Benefits Of Collaborative Divorce
There is no doubt that when collaborative divorce works the way it was intended, children benefit greatly. Their adjustment tends to be better across a wide range of psychosocial and academic outcomes, and they maintain better relationships with both parents. These benefits are likely conferred in a number of ways. When parents are able to maintain a degree of civility and protect their children from overt hostility, children are prevented from the anxiety-provoking scenes that are characteristic of high-conflict divorce. Furthermore, they are able to benefit from the involvement of both parents in their lives without feeling torn by loyalty conflicts. In addition, collaborative divorce approaches tend to exact less of a toll (both emotionally and financially) on parents than a more adversarial process, thus leaving them with more resources to direct toward the well-being of their children.

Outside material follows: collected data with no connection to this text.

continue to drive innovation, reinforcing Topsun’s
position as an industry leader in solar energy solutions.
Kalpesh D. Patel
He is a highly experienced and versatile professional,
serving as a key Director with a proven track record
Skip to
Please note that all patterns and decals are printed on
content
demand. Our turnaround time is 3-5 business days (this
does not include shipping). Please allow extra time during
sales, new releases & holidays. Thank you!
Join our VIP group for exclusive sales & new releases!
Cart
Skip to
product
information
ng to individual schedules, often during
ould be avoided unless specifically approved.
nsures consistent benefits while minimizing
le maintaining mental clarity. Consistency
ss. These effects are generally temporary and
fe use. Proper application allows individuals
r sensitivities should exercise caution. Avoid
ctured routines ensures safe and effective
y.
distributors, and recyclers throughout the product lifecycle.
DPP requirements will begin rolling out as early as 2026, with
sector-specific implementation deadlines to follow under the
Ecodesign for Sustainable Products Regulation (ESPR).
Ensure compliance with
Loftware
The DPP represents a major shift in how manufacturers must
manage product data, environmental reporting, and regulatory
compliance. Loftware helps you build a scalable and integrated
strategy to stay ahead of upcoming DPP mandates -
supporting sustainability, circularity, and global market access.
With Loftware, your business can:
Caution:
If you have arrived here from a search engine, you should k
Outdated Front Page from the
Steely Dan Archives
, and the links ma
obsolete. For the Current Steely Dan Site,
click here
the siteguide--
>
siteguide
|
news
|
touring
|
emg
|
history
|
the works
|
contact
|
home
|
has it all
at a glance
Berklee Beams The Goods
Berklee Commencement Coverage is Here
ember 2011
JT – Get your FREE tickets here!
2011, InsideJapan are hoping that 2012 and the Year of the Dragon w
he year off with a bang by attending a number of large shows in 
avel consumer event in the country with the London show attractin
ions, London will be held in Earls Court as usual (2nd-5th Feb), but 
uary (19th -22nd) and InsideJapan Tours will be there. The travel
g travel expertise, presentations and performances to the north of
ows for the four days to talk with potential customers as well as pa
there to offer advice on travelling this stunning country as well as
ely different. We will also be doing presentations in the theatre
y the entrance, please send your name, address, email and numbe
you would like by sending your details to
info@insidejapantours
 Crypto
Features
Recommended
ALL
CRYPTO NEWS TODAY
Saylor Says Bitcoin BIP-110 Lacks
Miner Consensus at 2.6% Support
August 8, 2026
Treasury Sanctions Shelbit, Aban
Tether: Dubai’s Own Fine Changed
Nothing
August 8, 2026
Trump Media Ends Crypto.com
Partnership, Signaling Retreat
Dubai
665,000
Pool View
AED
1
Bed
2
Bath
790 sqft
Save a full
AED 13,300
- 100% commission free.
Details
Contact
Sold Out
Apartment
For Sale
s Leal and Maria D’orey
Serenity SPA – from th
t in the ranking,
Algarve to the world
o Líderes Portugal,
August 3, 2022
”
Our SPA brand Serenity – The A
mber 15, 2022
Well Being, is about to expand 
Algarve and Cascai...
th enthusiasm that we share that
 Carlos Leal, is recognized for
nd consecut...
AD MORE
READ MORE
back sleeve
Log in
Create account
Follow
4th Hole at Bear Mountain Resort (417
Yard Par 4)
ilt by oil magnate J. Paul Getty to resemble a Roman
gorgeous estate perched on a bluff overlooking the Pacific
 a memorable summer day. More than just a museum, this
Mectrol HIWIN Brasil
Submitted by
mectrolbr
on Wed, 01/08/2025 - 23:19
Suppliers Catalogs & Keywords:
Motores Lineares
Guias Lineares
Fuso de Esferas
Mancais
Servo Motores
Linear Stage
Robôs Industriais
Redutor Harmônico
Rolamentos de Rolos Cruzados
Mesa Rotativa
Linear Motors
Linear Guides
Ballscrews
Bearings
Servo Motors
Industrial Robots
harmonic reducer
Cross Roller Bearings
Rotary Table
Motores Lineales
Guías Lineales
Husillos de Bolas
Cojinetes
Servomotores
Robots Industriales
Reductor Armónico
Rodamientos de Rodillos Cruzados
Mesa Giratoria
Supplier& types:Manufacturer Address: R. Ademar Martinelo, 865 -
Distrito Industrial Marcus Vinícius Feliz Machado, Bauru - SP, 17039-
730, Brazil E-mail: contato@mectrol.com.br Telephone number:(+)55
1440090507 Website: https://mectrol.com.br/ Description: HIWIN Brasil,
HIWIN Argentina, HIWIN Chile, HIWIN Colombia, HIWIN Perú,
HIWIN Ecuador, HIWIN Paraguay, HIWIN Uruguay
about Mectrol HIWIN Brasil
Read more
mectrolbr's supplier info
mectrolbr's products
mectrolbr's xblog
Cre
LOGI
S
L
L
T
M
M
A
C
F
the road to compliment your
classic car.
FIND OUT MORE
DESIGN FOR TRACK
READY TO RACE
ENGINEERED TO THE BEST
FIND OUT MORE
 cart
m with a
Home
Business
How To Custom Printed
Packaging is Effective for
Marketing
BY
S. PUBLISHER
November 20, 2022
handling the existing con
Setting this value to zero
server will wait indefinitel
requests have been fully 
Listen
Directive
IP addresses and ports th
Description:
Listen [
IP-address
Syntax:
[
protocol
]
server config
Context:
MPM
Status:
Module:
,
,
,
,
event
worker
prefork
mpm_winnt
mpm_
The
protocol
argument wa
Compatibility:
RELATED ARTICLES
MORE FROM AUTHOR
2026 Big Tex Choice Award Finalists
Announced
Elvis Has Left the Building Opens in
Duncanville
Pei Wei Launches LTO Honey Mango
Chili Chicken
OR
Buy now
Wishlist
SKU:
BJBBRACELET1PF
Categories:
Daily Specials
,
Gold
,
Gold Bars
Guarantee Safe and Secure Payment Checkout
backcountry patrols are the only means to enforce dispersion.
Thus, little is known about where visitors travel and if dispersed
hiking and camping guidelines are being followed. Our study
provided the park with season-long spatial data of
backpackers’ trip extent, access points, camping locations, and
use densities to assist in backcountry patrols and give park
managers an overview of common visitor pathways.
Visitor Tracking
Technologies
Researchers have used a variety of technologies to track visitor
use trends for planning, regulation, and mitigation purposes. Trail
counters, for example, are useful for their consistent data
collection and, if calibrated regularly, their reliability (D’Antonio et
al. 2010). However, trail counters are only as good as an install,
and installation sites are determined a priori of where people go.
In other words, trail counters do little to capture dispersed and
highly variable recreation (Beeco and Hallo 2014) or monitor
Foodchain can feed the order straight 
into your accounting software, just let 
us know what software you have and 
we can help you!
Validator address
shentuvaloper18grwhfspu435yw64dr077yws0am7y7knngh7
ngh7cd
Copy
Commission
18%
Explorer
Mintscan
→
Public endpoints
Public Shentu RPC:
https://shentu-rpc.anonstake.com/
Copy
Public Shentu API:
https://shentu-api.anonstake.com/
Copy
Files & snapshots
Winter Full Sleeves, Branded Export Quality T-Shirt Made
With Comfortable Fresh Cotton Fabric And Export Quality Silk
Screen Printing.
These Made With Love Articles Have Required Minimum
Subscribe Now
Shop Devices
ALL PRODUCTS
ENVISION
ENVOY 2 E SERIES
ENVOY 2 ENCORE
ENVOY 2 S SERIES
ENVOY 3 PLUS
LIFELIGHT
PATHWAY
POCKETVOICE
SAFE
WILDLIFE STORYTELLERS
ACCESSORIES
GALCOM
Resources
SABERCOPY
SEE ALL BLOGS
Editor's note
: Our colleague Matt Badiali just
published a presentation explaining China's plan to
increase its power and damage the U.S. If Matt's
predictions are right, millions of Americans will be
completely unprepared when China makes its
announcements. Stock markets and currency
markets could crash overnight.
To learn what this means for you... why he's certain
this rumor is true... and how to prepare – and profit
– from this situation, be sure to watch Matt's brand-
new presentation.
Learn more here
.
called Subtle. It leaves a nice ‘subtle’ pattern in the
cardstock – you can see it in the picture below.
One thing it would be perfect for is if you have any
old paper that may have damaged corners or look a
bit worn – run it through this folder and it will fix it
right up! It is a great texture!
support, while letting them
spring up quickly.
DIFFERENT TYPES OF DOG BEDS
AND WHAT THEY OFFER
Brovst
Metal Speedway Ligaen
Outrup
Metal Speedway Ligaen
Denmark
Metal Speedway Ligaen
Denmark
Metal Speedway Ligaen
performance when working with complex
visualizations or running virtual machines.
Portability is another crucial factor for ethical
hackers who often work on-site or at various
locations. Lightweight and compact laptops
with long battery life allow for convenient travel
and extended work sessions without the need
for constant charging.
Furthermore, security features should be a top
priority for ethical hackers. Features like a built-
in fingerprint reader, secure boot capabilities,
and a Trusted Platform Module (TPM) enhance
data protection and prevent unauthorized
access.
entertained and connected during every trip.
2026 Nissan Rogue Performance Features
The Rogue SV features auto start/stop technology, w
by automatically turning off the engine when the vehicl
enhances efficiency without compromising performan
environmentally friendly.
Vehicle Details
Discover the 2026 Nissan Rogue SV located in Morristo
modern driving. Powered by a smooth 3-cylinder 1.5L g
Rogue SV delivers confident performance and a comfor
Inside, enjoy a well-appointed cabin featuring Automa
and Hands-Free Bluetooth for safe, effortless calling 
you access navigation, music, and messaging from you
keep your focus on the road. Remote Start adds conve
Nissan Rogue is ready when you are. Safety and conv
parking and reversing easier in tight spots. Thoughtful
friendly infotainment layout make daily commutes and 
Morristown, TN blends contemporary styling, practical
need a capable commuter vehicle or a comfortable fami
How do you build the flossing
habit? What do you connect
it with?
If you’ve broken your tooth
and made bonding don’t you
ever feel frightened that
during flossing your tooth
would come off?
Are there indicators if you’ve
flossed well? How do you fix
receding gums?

Cautions About Collaborative Divorce
It recent years, clinicians and researchers have raised concerns about the overuse of collaborative divorce. Clearly, the collaboration, trust, and communication required between the divorcing parties for the approach to be successful cannot be attained by all parents. Of particular concern are high-conflict families and/or families who have experienced violence. In high-conflict cases, the trust and communication required for collaborative solutions are notably absent, and mental health and personality issues may preclude cooperation, in which case ongoing attempts at mediation and conferencing may simply prolong the conflict. In these cases the goal may be management of the conflict rather than resolution per se. In family violence cases, power and control may continue to be exerted by a perpetrator of violence during attempts at collaborative solutions. In addition, victims of violence may feel coerced into accepting arrangements that compromise their safety in an attempt to appear collaborative and cooperative. Thus, while collaborative divorce may be the best process for most families, there is a critical need for differentiated pathways for higher-needs families.
Bibliography:
- Emery, R. E. (1999). Marriage, divorce, and children’s adjustment. Thousand Oaks, CA: Sage.
- Johnston, J. R. (1999). High-conflict divorce. The Future of Children, 4, 165–182.
- Lande, J., & Herman, G. (2004). Fitting the forum to the family fuss: Choosing mediation, collaborative law, or cooperative law for negotiating divorce cases. Family Court Review, 42(2), 280–291.
- Wallerstein, J. S., Lewis, J. M., & Blakeslee, S. (2000). The unexpected legacy of divorce: A twenty-five-year landmark study. New York: Hyperion.